Wiggins was one of the riders championed as having un-impeachable integrity and credibility – even Kimmage agreed on that. But he blew hot and cold and getting to know him well was a tall order, given his mercurial nature. Only a couple of journalists had really achieved this. But then, perhaps because of some remnants of my own youthful confusion, I had always felt drawn to the anti-Wig – David Millar.

Bradley thawed a little when we met again. ‘I thought you were stirring it,’ he said, with a wry smile. But as London’s poster boy for the Tour’s visit, there was no doubt that he was feeling the pressure of expectation of the opening weekend. Millar, in contrast, had been left to his own devices, a reformed doper coming to terms with the realities of racing in front of home crowds. But, holed up in his hotel, under the lattice of flyovers and interchanges criss-crossing London’s Docklands, the matured Millar, the reborn, evangelical Millar, was having trouble making his voice heard.

There had been gossip about tensions in his relationship with his sponsor Saunier Duval and about his relationship with the team manager, Mauro Gianetti. The rumour, that it had been over the bad habits of some of his teammates and about David’s readiness to condemn doping, had taken hold in the press room. There had been a row and Millar, the story went, had even written to the UCI to see if he could escape the team. Had it really got that bad?

We sat beneath the flyovers, chatting in the coffee bar of the
Docklands
Crowne Plaza. ‘Cycling is a complete mess at the moment and it’s been building up for years,’ Millar said. ‘It’s going to get worse before it gets better.’

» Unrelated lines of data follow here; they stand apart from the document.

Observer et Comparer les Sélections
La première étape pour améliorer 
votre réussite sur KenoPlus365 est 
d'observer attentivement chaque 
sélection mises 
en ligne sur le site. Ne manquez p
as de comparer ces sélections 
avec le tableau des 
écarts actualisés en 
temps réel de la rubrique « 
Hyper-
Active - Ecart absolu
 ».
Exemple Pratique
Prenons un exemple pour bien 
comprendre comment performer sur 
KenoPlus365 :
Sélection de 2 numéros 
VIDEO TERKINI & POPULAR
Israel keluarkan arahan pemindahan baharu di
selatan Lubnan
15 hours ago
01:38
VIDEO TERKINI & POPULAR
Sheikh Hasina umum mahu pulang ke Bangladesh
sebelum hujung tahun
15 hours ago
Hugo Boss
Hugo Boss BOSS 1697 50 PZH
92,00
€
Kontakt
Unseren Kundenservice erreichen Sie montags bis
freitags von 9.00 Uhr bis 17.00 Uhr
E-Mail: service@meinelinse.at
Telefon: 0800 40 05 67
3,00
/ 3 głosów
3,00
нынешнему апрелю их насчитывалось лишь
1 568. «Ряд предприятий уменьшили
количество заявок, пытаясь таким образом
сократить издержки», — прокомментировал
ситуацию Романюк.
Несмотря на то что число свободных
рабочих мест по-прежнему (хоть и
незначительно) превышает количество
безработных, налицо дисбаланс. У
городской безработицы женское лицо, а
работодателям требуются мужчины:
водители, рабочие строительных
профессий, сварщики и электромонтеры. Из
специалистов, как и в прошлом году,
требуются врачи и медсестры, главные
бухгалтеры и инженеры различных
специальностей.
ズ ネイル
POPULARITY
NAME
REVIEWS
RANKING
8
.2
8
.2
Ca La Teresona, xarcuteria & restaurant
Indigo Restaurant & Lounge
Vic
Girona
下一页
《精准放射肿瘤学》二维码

Across the car park, Wiggins and his Cofidis teammates climbed aboard their bike-laden team coach and headed out towards the M25 to train in the quieter lanes of Essex. We watched them leave. Everything had been sorted out with Mauro, Millar said. The disagreement had been resolved. Yet that lunchtime, when his teammates took to the streets, Millar was an exception, opting to train on his stationary bike in the hotel car park.

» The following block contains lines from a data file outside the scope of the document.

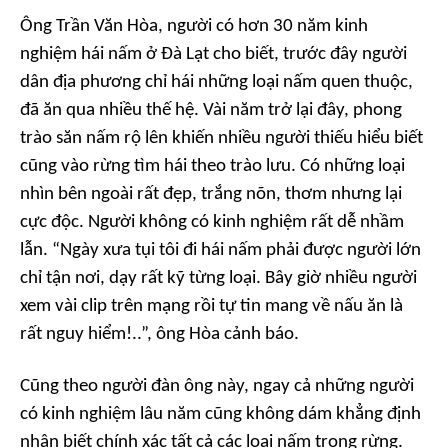
Ông Trần Văn Hòa, người có hơn 30 năm kinh
nghiệm hái nấm ở Đà Lạt cho biết, trước đây người
dân địa phương chỉ hái những loại nấm quen thuộc,
đã ăn qua nhiều thế hệ. Vài năm trở lại đây, phong
trào săn nấm rộ lên khiến nhiều người thiếu hiểu biết
cũng vào rừng tìm hái theo trào lưu. Có những loại
nhìn bên ngoài rất đẹp, trắng nõn, thơm nhưng lại
cực độc. Người không có kinh nghiệm rất dễ nhầm
lẫn. “Ngày xưa tụi tôi đi hái nấm phải được người lớn
chỉ tận nơi, dạy rất kỹ từng loại. Bây giờ nhiều người
xem vài clip trên mạng rồi tự tin mang về nấu ăn là
rất nguy hiểm!..”, ông Hòa cảnh báo.
Cũng theo người đàn ông này, ngay cả những người
có kinh nghiệm lâu năm cũng không dám khẳng định
nhận biết chính xác tất cả các loại nấm trong rừng.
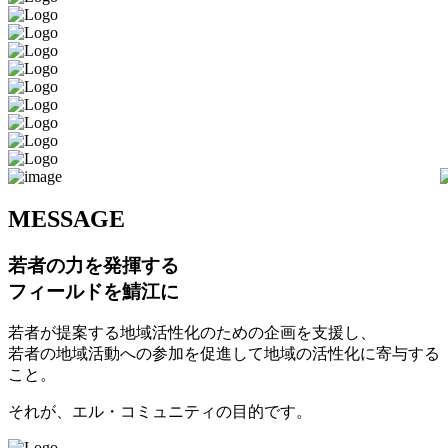
M
ESSAGE
若者の力を発揮する
フィールドを鯖江に
若者が提案する地域活性化のための企画を支援し、
若者の地域活動への参加を促進して地域の活性化に寄与する
こと。
それが、エル・コミュニティの目的です。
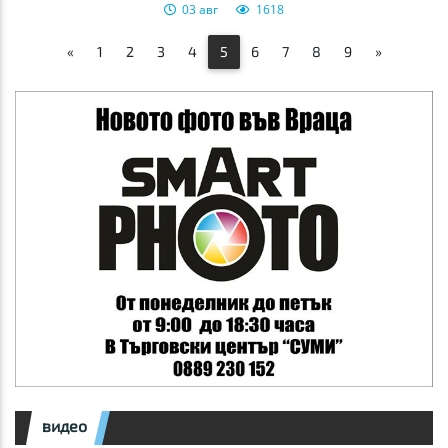
03 авг
1618
«
1
2
3
4
5
6
7
8
9
»
видео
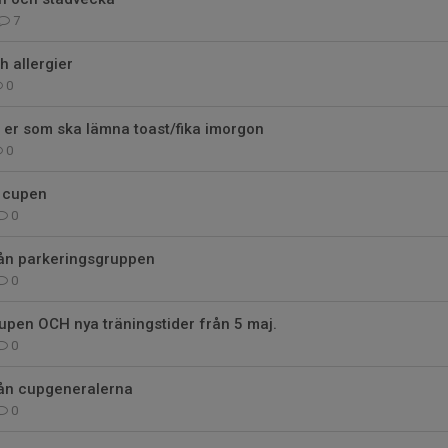
7
h allergier
0
ll er som ska lämna toast/fika imorgon
0
r cupen
0
rån parkeringsgruppen
0
cupen OCH nya träningstider från 5 maj.
0
rån cupgeneralerna
0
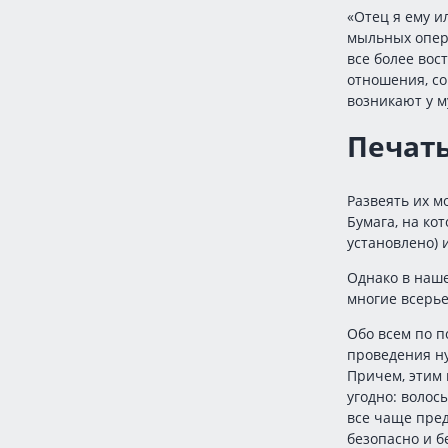
«Отец я ему и
мыльных опер.
все более вос
отношения, с
возникают у м
Печать
Развеять их м
Бумага, на ко
установлено) 
Однако в наше
многие всерье
Обо всем по п
проведения ну
Причем, этим 
угодно: волос
все чаще пред
безопасно и б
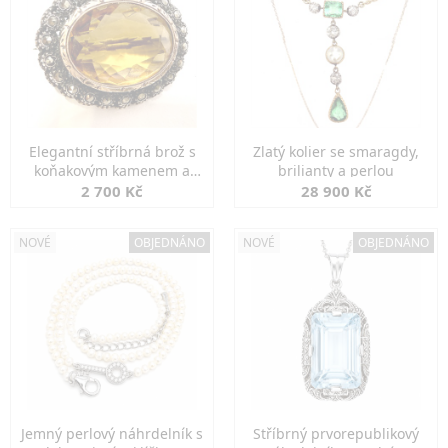
Elegantní stříbrná brož s
Zlatý kolier se smaragdy,
koňakovým kamenem a
brilianty a perlou
markazity
2 700 Kč
28 900 Kč
NOVÉ
OBJEDNÁNO
NOVÉ
OBJEDNÁNO
Jemný perlový náhrdelník s
Stříbrný prvorepublikový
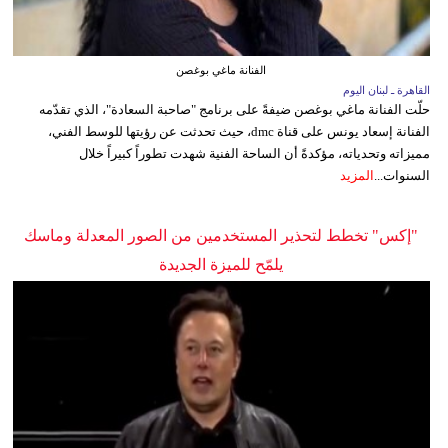
الفنانة ماغي بوغصن
القاهرة ـ لبنان اليوم
حلّت الفنانة ماغي بوغصن ضيفةً على برنامج "صاحبة السعادة"، الذي تقدّمه
الفنانة إسعاد يونس على قناة dmc، حيث تحدثت عن رؤيتها للوسط الفني،
مميزاته وتحدياته، مؤكدةً أن الساحة الفنية شهدت تطوراً كبيراً خلال
السنوات...
المزيد
"إكس" تخطط لتحذير المستخدمين من الصور المعدلة وماسك
يلمّح للميزة الجديدة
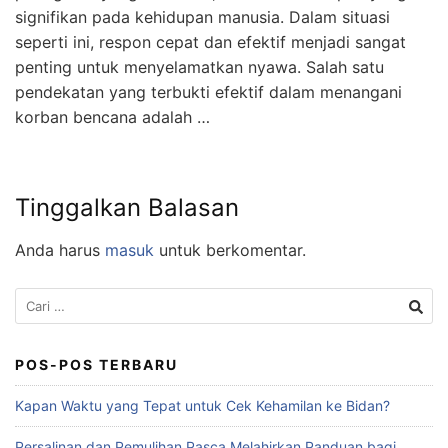
signifikan pada kehidupan manusia. Dalam situasi
seperti ini, respon cepat dan efektif menjadi sangat
penting untuk menyelamatkan nyawa. Salah satu
pendekatan yang terbukti efektif dalam menangani
korban bencana adalah …
Tinggalkan Balasan
Anda harus
masuk
untuk berkomentar.
POS-POS TERBARU
Kapan Waktu yang Tepat untuk Cek Kehamilan ke Bidan?
Persalinan dan Pemulihan Pasca Melahirkan Panduan bagi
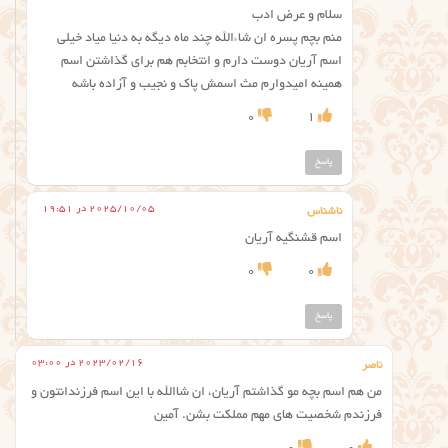
سلام و عرض ادب
منم بچم پسره ان شاءالله چند ماه دیگه به دنیا میاد خیلی
اسم آریان دوست دارم و انتخابم هم برای گذاشتن اسم
همینه امیدوارم مث اسمش پاک و نجیب و آزاده باشه
0
1
پاسخ
2025/10/05 در 19:51
ناشناس
اسم قشنگیه آریان
0
0
پاسخ
2023/02/16 در 03:00
ناصر
من هم اسم بچه مو گذاشتم آریان، ان شاالله با این اسم فرزندانتون و
فرزندم شخصیت های مهم مملکت بشن. آمین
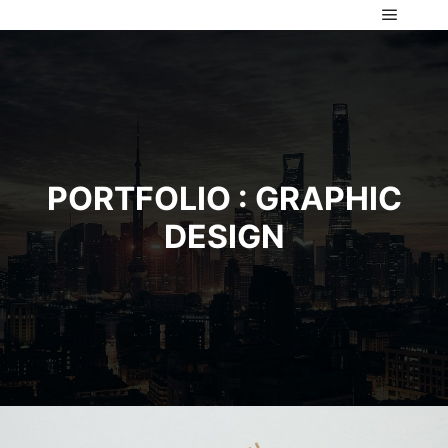
Главно
PORTFOLIO : GRAPHIC
DESIGN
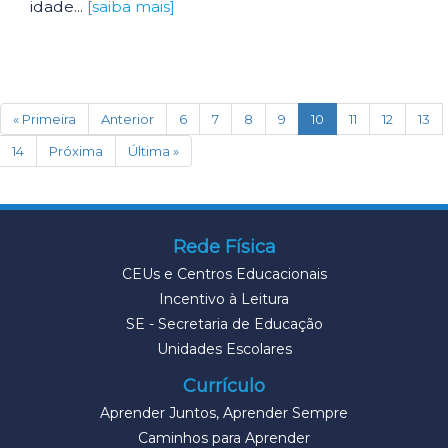
idade...
[saiba mais]
(current)
« Primeira
Anterior
6
7
8
9
10
11
12
13
14
Próxima
Última »
Rede Física
CEUs e Centros Educacionais
Incentivo à Leitura
SE - Secretaria de Educação
Unidades Escolares
Currículo
Aprender Juntos, Aprender Sempre
Caminhos para Aprender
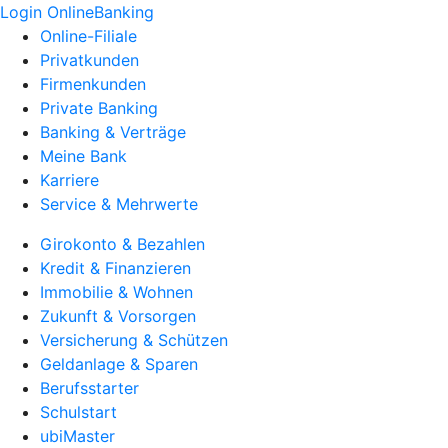
Login OnlineBanking
Online-Filiale
Privatkunden
Firmenkunden
Private Banking
Banking & Verträge
Meine Bank
Karriere
Service & Mehrwerte
Girokonto & Bezahlen
Kredit & Finanzieren
Immobilie & Wohnen
Zukunft & Vorsorgen
Versicherung & Schützen
Geldanlage & Sparen
Berufsstarter
Schulstart
ubiMaster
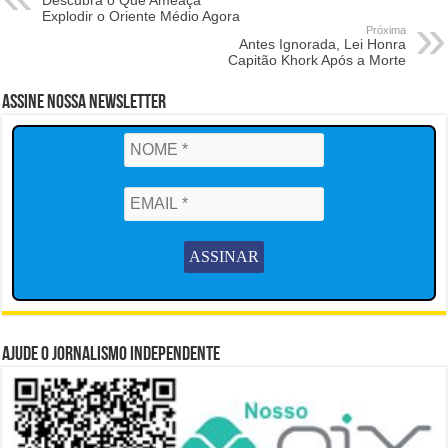
Descubra o Que Ameaça
Explodir o Oriente Médio Agora
Próxima
Antes Ignorada, Lei Honra
Capitão Khork Após a Morte
Assine Nossa Newsletter
Ajude o Jornalismo Independente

As I was leaving, Gianetti strolled over and presented him with a new aerodynamic time-trial helmet, emblazoned not only with the Union Jack, but also with an image of Millar in the playboy days of his youth, clutching two glasses of frothing beer. It was flash, but it wasn’t the older, wiser David that I now knew. On the day of the prologue, Millar didn’t wear it.

Back in the press room, I called Pat McQuaid, who confirmed that Millar had written to him about his worries over doping. ‘They were emails discussing anti-doping in general,’ McQuaid told me. I told McQuaid of my sense of Millar’s isolation within his team. He listened.

‘Any rider who is being victimised because of his stance on doping will certainly get the full support of the UCI,’ McQuaid said. ‘There is real change going on and some people are resisting it, but I am convinced that the good will win out.’

I walked up the steps from the Tube station into the sunlit canyon of Victoria Street, paused my iPod and slid my sunglasses onto the top of my head. For a while, I just stood and stared.

Thousands of people – Ken Livingstone’s multicultural sea of Londoners – clutching Tour de France memorabilia, filled the wide road stretching ahead of me. Britain had embraced the Tour. It was going to be a success after all. The churlish begrudging editorials, on both sides of the English Channel, had been proven wrong.

I battled through the crowds in Parliament Square, crammed five deep against the barriers, waiting expectantly for the first riders to leave the start ramp. I bumped into the normally implacable Steve Taylor of Transport for London, his face flushed from the hot sunshine, eyes wide with excitement, jabbering about the size of the crowds. But he had good reason – the West End streets were jammed with people who had come to see the Tour de France.